Reproduce exactly the lines of this material that begin at the line with "Figure 15. Estimated" and end at the line with "Table 4. Parameters used as optimum.", both included. Omit the pictures and everything else.
═══ Excerpted data ═══
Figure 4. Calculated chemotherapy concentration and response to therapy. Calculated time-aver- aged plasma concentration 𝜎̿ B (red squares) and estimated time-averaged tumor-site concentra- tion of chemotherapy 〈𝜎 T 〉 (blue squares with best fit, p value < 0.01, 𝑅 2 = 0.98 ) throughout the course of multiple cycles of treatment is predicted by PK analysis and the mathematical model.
═══
═══ Excerpted data ═══
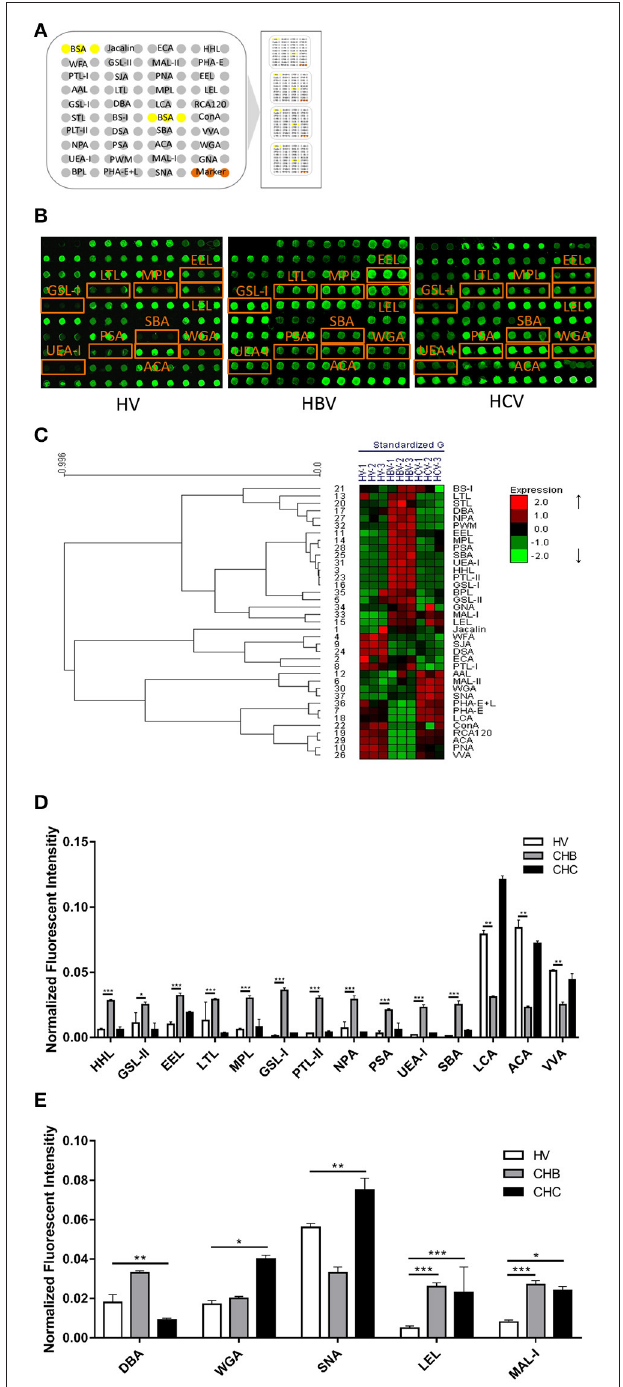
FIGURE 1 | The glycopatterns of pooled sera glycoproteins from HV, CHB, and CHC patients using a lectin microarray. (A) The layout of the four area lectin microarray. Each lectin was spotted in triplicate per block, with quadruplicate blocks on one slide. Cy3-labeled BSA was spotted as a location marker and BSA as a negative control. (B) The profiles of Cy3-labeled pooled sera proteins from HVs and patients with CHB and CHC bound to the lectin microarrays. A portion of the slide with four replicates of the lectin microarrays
═══
═══ Excerpted data ═══
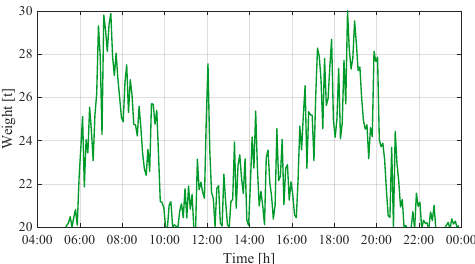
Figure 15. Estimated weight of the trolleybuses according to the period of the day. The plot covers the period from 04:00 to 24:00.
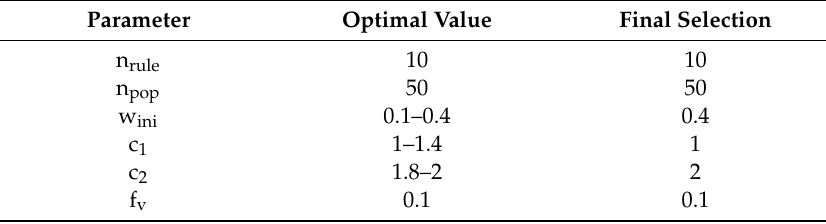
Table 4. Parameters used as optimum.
═══
### Exercise response
Figure 15. Estimated weight of the trolleybuses according to the period of the day. The plot covers the period from 04:00 to 24:00.
Table 4. Parameters used as optimum.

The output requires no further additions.